Según han resuelto los magistrados, no hubo violación del Artículo 4 del Protocolo 4 del Convenio Europeo de Derechos Humanos, que prohíbe expresamente las "expulsiones colectivas de extranjeros", ni tampoco hubo violación del Artículo 13, que reconoce el derecho a un recurso judicial efectivo a toda persona "cuyos derechos y libertades hayan sido violados", como entendió que era el caso de ambos migrantes en 2017.

"Suponiendo que [los demandantes] hubieran deseado hacer valer sus derechos en virtud de la Convención, no utilizaron los procedimientos oficiales de entrada existentes para ese fin", afirma la Gran Sala del TEDH, que insisite en que "no puede responsabilizar al Estado demandado por la falta de un recurso legal en Melilla que les permitiera impugnar esa expulsión".

El TEDH responsabiliza exclusivamente a los dos jóvenes devueltos de que no hayan podido recurrir su expulsión ni haber contado con la asistencia de un abogado ni de intérpretes ni con la posibilidad de solicitar asilo.

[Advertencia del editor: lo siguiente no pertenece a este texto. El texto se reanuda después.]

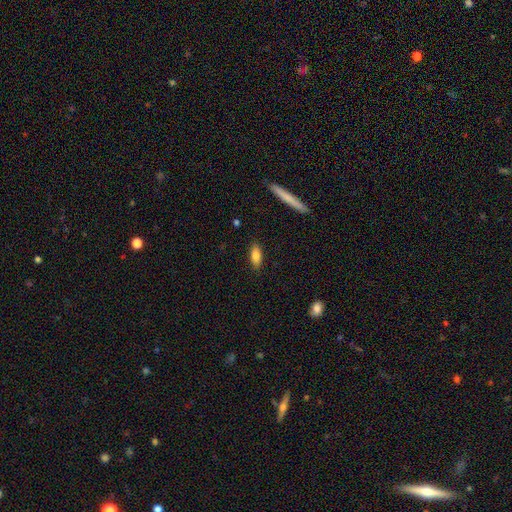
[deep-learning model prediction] Smooth or featured: smooth — 81% (featured or disk — 12%)
How rounded: in between — 70% (cigar-shaped — 28%)
Merging: none — 88% (minor disturbance — 9%)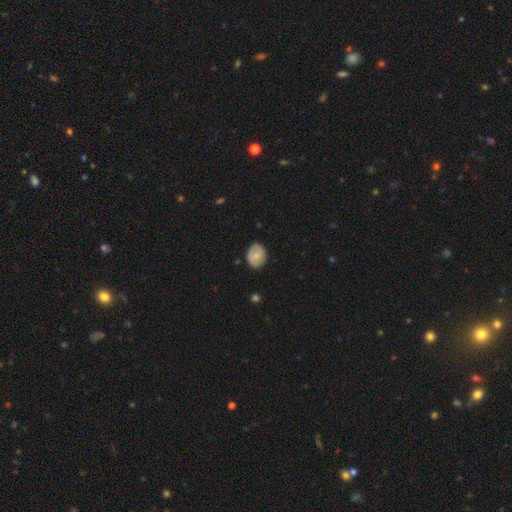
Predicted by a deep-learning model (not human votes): Smooth or featured: smooth — 64% (featured or disk — 29%)
How rounded: in between — 50% (round — 49%)
Merging: none — 81% (minor disturbance — 15%)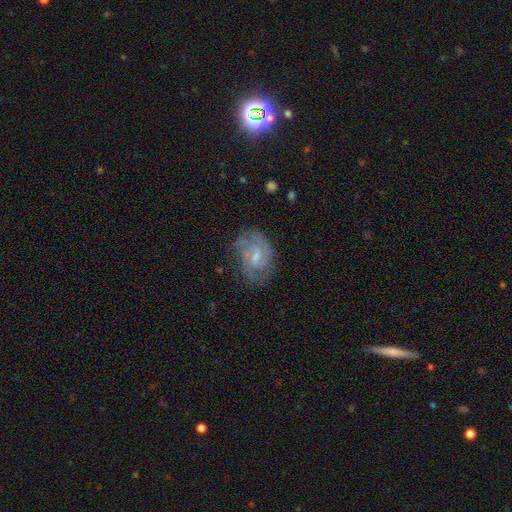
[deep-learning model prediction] The model was most divided on "spiral winding": tight: 49%, medium: 41%, loose: 10%. More confident: edge-on disk — no (97%); spiral arms — yes (94%); smooth or featured — featured or disk (81%); merging — none (70%); bar — weak (61%); spiral arm count — 2 (58%); bulge size — small (53%).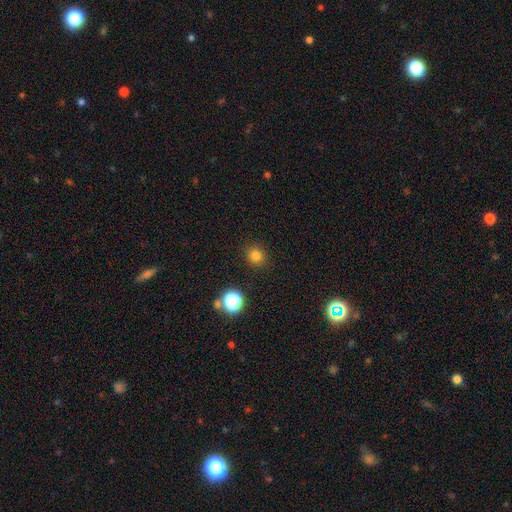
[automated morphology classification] A smooth galaxy with no disk features (78%) that is round (89%). Merging: none (90%).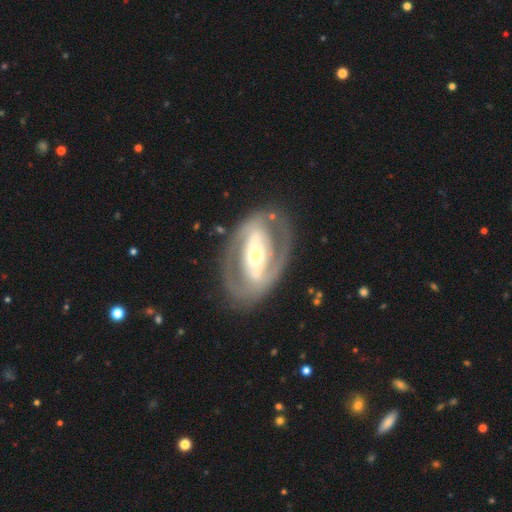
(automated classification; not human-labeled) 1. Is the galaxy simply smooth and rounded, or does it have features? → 78% featured or disk, 17% smooth, 5% star or artifact.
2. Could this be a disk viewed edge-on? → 93% no, 7% yes.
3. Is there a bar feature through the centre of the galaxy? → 54% strong, 25% no, 21% weak.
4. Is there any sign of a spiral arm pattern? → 54% yes, 46% no.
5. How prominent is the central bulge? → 50% moderate, 35% small, 11% large, 2% dominant, 1% none.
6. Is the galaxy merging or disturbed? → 77% none, 13% minor disturbance, 8% major disturbance, 2% merger.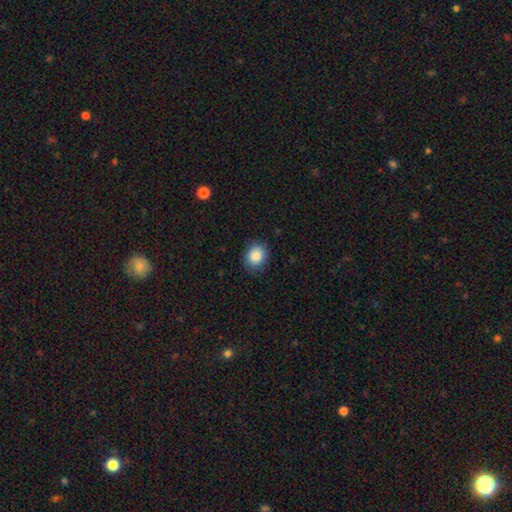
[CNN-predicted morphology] type=smooth (86%); roundness=round (64%); merging=none (83%).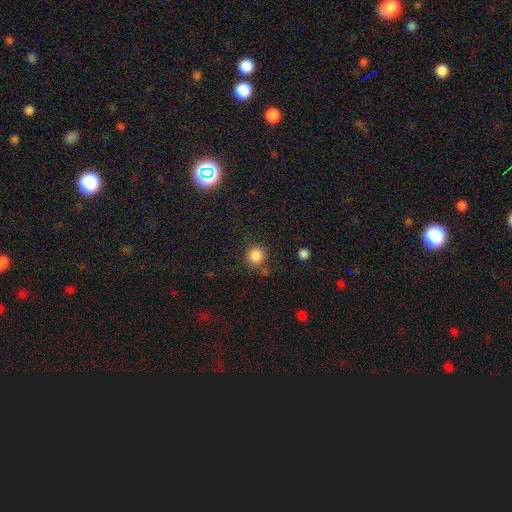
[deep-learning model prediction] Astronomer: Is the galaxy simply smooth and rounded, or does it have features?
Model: smooth — 85%.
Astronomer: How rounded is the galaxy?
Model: round — 92%.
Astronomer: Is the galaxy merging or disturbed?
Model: none — 77%.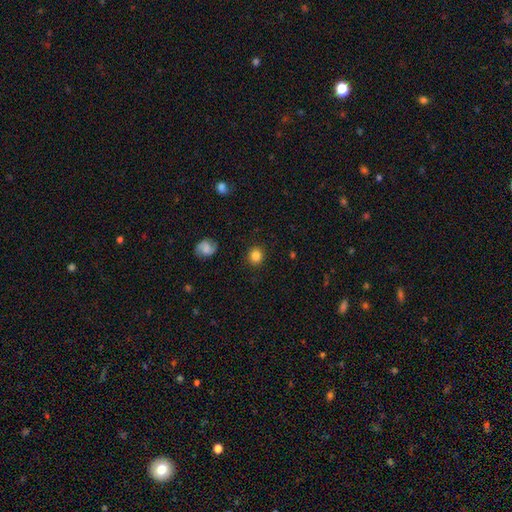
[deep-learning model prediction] A smooth galaxy with no disk features (84%) that is round (83%). Merging: none (89%).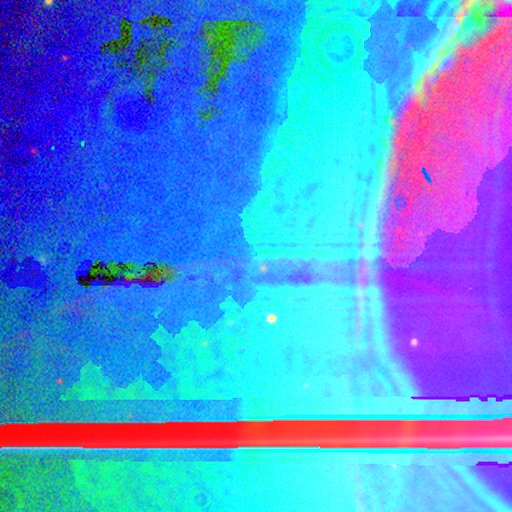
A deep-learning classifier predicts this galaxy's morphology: A star or artifact, not a galaxy (87%).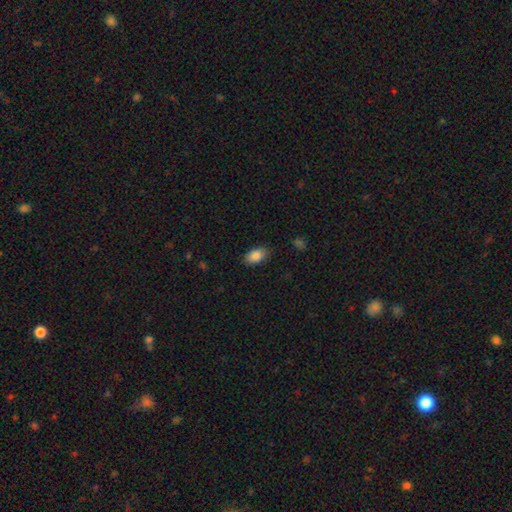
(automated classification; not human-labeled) A smooth galaxy with no disk features (86%) that is in between round and cigar-shaped (92%). Merging: none (85%).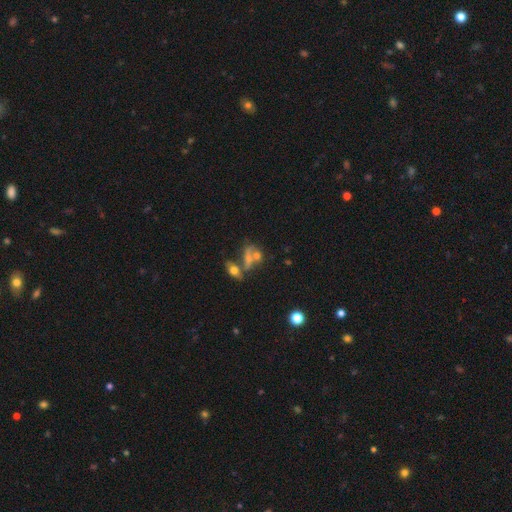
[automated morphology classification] Smooth or featured? smooth (44%)
Merging? merger (46%)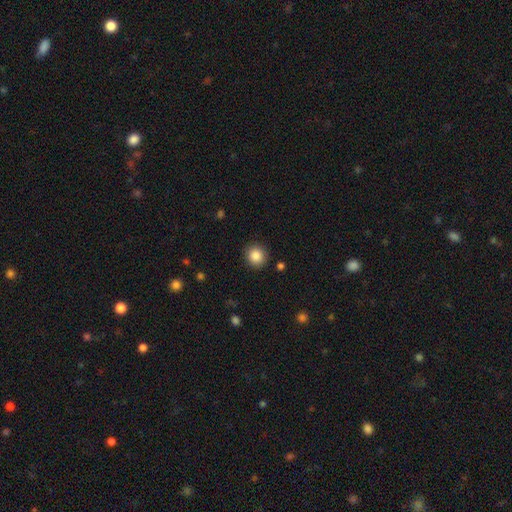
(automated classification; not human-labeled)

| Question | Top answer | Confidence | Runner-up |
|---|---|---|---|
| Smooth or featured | smooth | 87% | star or artifact (9%) |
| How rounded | round | 91% | in between (8%) |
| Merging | none | 90% | minor disturbance (6%) |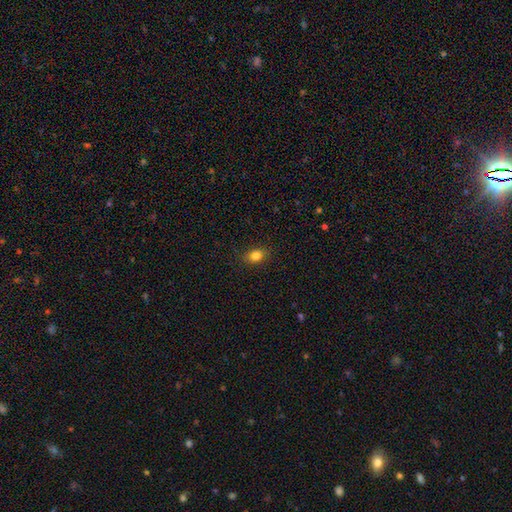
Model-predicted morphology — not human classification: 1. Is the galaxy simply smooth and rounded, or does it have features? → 82% smooth, 11% star or artifact, 7% featured or disk.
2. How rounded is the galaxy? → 66% in between, 32% round, 2% cigar-shaped.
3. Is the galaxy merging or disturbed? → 87% none, 10% minor disturbance, 2% major disturbance, 1% merger.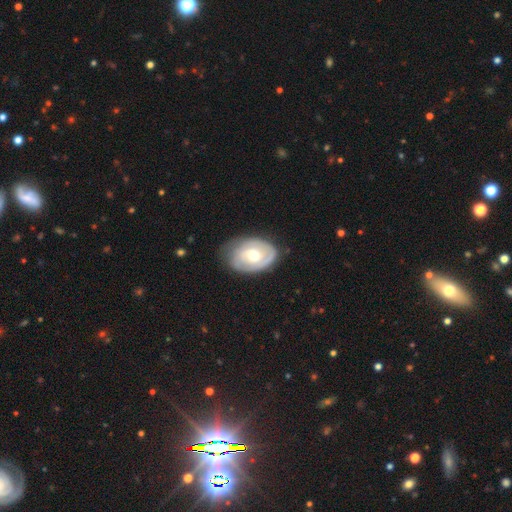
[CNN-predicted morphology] Overall: featured or disk (64%; smooth 28%). Edge-on disk: no (95%). Bar: no (65%; weak 27%). Spiral arms: yes (72%). Bulge size: moderate (74%). Merging: none (74%).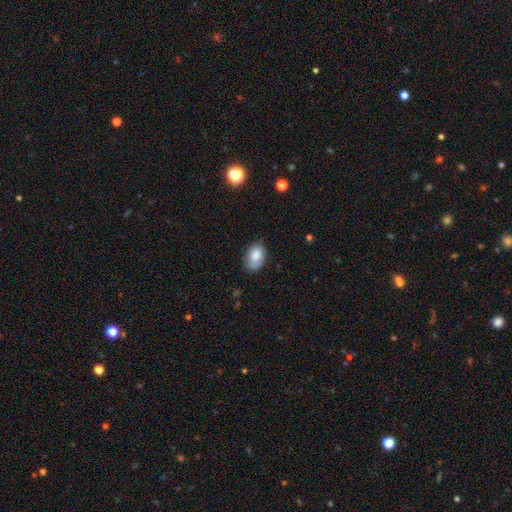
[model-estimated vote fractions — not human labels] Smooth or featured? Predicted: smooth (p=0.82). How rounded? Predicted: in between (p=0.87). Merging? Predicted: none (p=0.67).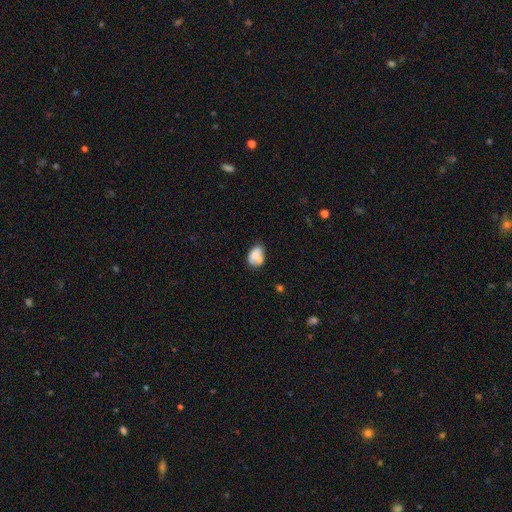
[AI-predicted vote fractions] Overall: smooth (70%). How rounded: in between (80%). Merging: none (36%; merger 34%).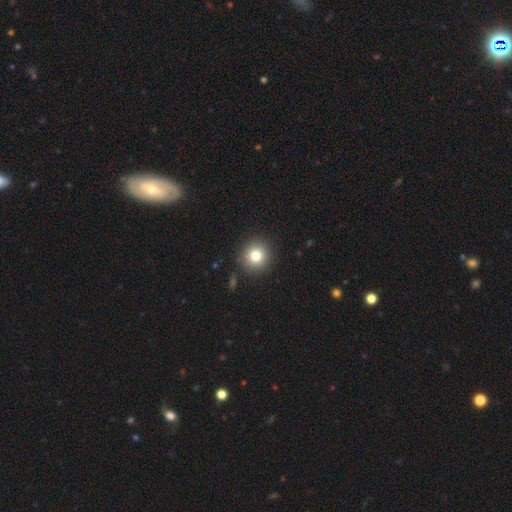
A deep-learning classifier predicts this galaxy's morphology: smooth-or-featured: smooth: 79% | star or artifact: 12% | featured or disk: 9%
  how-rounded: round: 92% | in between: 7% | cigar-shaped: 1%
  merging: none: 90% | minor disturbance: 6% | major disturbance: 2% | merger: 2%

Esta decisión siembra dudas sobre la continuidad de estas prácticas en la frontera sur española a pesar de los anuncios del Gobierno socialista de acabar con ellas, algo que ahora queda en el aire. Podría incluso cambiar el sentido de la sentencia que debate ya el Tribunal Constitucional sobre la Ley de Seguridad Ciudadana, conocida como ley mordaza, con la que el PP dio encaje legal a estas devoluciones en Ceuta y Melilla bajo la figura del "rechazo en frontera".

Recuerda el tribunal que los demandantes pudieron "disponer de un acceso real y efectivo al territorio español en el puesto fronterizo de Beni-Enzar" —de acceso imposible, al menos en 2014— al igual que a las embajadas y consulados españoles.

Los demandantes, N.D., de Mali, y N.T., de Costa de Marfil, llegaron a Marruecos entre finales de 2012 y comienzos de 2013 y acamparon varios meses en el monte Gurugú hasta saltar la valla el 13 de agosto de 2014, junto a casi un centenar de personas. Una vez expulsados, repitieron el intento en octubre y diciembre de 2014.